A lot of possible contenders are acting like candidates, including former Minnesota Gov. Tim Pawlenty and U.S. Rep. Michele Bachmann, but so far no high profile Republicans have announced they're running, and some analysts say the party is having an unusually difficult time getting behind a candidate.
"I think it's the most wide open Republican presidential nominating contest since at least 1964 and maybe ever," said former Christian Coalition leader and Bush campaign adviser Ralph Reed.
He's been involved in Republican politics for a long time and said it's remarkable that Republicans don't know yet who's likely to be at the top of their ticket taking on President Obama next year.
Reed and others say more often than not in Republican presidential politics there's an heir-apparent for the nomination, but not this year.
"Historically Republicans have been royalists when it came to choosing their presidential nominees, it's who's been around the longest, whose turn is it, who's run before," he said. "I think people are really kicking the tires, they're looking around. I think particularly in the aftermath of Obama, they might want a fresh face."
Many polls give former Massachusetts Gov. Mitt Romney a lead, while others show Romney, former Alaska Gov. Sarah Palin and former Arkansas Gov. Mike Huckabee in a virtual tie.
University of Minnesota political science professor Larry Jacobs also thinks the nomination is wide open, in part because of Romney's perceived weaknesses.
"There's a fairly wide view among Republicans that Mitt Romney's got some fatal flaws, particularly the fact that he was the one that pushed through health reform in Massachusetts when he was governor and there are many similarities with the plan that Barack Obama signed into law of March 2010. Obviously that's going to be a real problem for some Republicans and he's a Mormon who, particularly for evangelicals, is a real irritant."
By this time in the 2008 cycle most of the big-name candidates on both sides had already formally launched their campaigns, including Republicans Romney and Huckabee and Democrats Hillary Clinton and then-Sen. Barack Obama.
This year some of the best-known Republicans like Palin and Huckabee seem more interested in careers as media celebrities than running for president. That's left a field of lesser known hopefuls working to garner attention and support.
Jacobs said those potential candidates are scrambling to secure early money and other support and the field is still sorting itself out.
"There are so many candidates in the Republican field and it's so wide open, that very few of the candidates are really in a position yet to announce a candidacy," he said. "If they came out with a candidacy, frankly there could be some pretty negative criticism of them for, 'How's this going to work? You don't have enough money, your staff's not in place yet.'"
Pawlenty has been trying to increase his national profile for more than a year, Even though Bachmann has been in the presidential mix for less than two months, a Gallup poll this week showed Bachmann 1 point ahead of Pawlenty.
Carleton College political scientist Steven Schier said Pawlenty could significantly boost his national standing by actually launching the presidential campaign almost everyone agrees he's already unofficially running.

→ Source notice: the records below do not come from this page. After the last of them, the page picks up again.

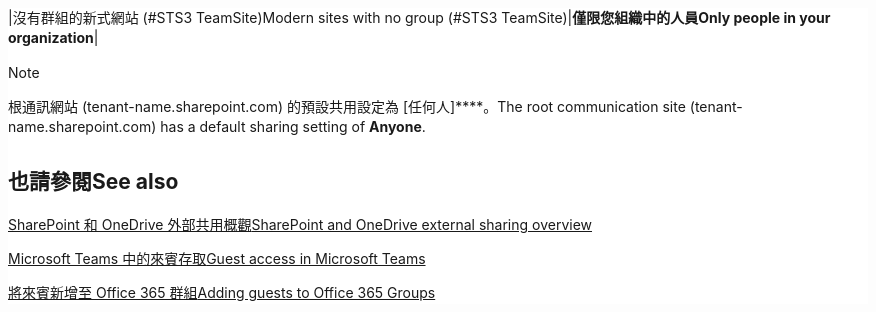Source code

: |<span data-ttu-id="c077d-397">沒有群組的新式網站 (#STS3 TeamSite)</span><span class="sxs-lookup"><span data-stu-id="c077d-397">Modern sites with no group (#STS3 TeamSite)</span></span>|<span data-ttu-id="c077d-398">**僅限您組織中的人員**</span><span class="sxs-lookup"><span data-stu-id="c077d-398">**Only people in your organization**</span></span>|

> [!NOTE]
> <span data-ttu-id="c077d-399">根通訊網站 (tenant-name.sharepoint.com) 的預設共用設定為 [任何人]\*\*\*\*。</span><span class="sxs-lookup"><span data-stu-id="c077d-399">The root communication site (tenant-name.sharepoint.com) has a default sharing setting of **Anyone**.</span></span>

## <a name="see-also"></a><span data-ttu-id="c077d-400">也請參閱</span><span class="sxs-lookup"><span data-stu-id="c077d-400">See also</span></span>

[<span data-ttu-id="c077d-401">SharePoint 和 OneDrive 外部共用概觀</span><span class="sxs-lookup"><span data-stu-id="c077d-401">SharePoint and OneDrive external sharing overview</span></span>](https://docs.microsoft.com/sharepoint/external-sharing-overview)

[<span data-ttu-id="c077d-402">Microsoft Teams 中的來賓存取</span><span class="sxs-lookup"><span data-stu-id="c077d-402">Guest access in Microsoft Teams</span></span>](https://docs.microsoft.com/MicrosoftTeams/guest-access)

[<span data-ttu-id="c077d-403">將來賓新增至 Office 365 群組</span><span class="sxs-lookup"><span data-stu-id="c077d-403">Adding guests to Office 365 Groups</span></span>](https://support.office.com/article/bfc7a840-868f-4fd6-a390-f347bf51aff6)
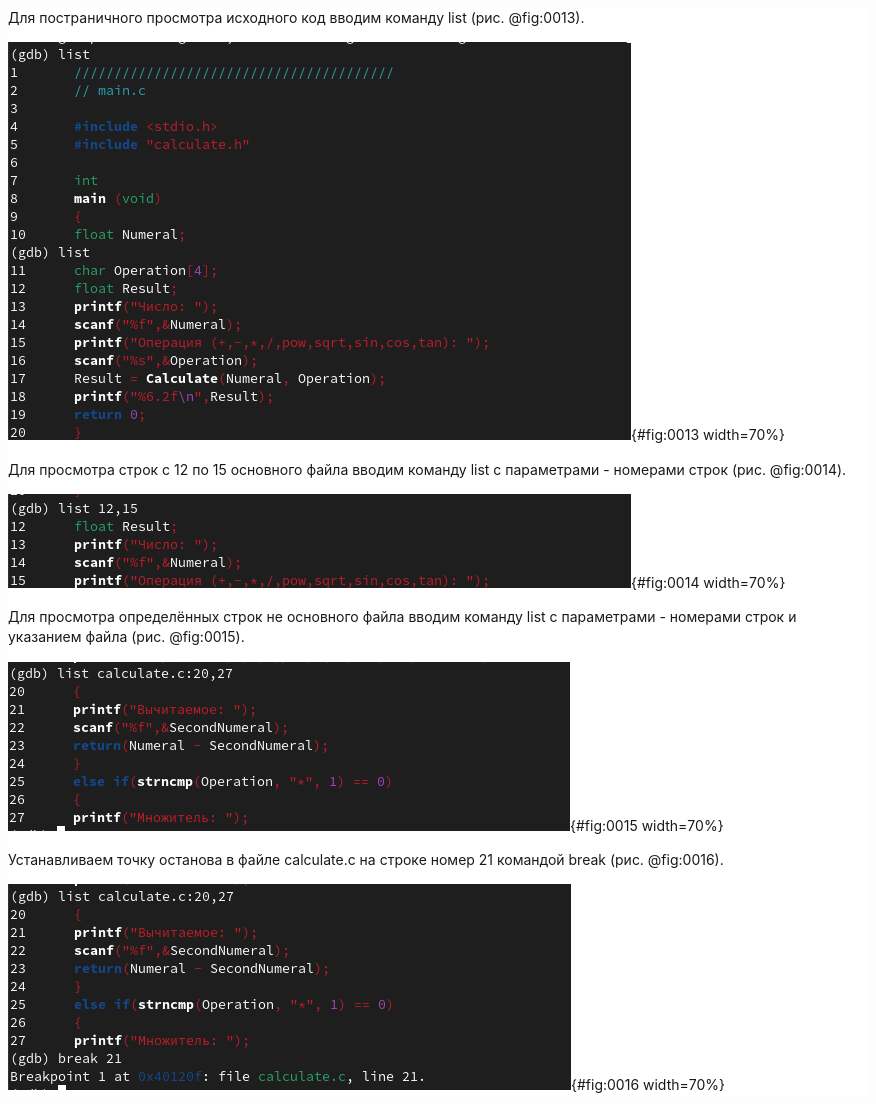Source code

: Для постраничного просмотра исходного код вводим команду list (рис. @fig:0013).

![Постраничный просмотр исходного кода](image/13.png){#fig:0013 width=70%}

Для просмотра строк с 12 по 15 основного файла вводим команду list с параметрами - номерами строк (рис. @fig:0014).

![Просмотр определенных строк основного файла](image/14.png){#fig:0014 width=70%}

Для просмотра определённых строк не основного файла вводим команду list с параметрами - номерами строк и указанием файла (рис. @fig:0015).

![Просмотр определенных строк не основного файла](image/15.png){#fig:0015 width=70%}

Устанавливаем точку останова в файле calculate.c на строке номер 21 командой break (рис. @fig:0016).

![Установка точки останова](image/16.png){#fig:0016 width=70%}
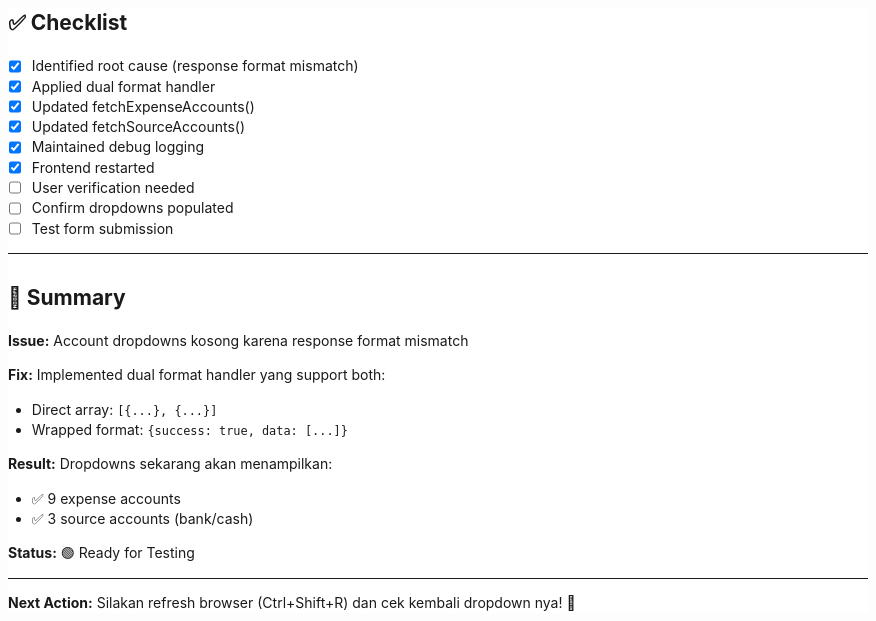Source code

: 
## ✅ Checklist

- [x] Identified root cause (response format mismatch)
- [x] Applied dual format handler
- [x] Updated fetchExpenseAccounts()
- [x] Updated fetchSourceAccounts()
- [x] Maintained debug logging
- [x] Frontend restarted
- [ ] User verification needed
- [ ] Confirm dropdowns populated
- [ ] Test form submission

---

## 🎉 Summary

**Issue:** Account dropdowns kosong karena response format mismatch

**Fix:** Implemented dual format handler yang support both:
- Direct array: `[{...}, {...}]`
- Wrapped format: `{success: true, data: [...]}`

**Result:** Dropdowns sekarang akan menampilkan:
- ✅ 9 expense accounts
- ✅ 3 source accounts (bank/cash)

**Status:** 🟢 Ready for Testing

---

**Next Action:** Silakan refresh browser (Ctrl+Shift+R) dan cek kembali dropdown nya! 🎯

"If Pawlenty declares early, he could become a de facto national Republican spokesperson and people will go to him for reactions to what Obama is saying and doing," he said. "And that would, I think, advantage his campaign considerably."
The wide field of potential GOP 2012 presidential candidates got a little bit smaller earlier this week when South Dakota Sen. John Thune announced he will not be running.
Some observers think that could help Pawlenty, because it means there will be one fewer Midwesterner in the race for the nomination.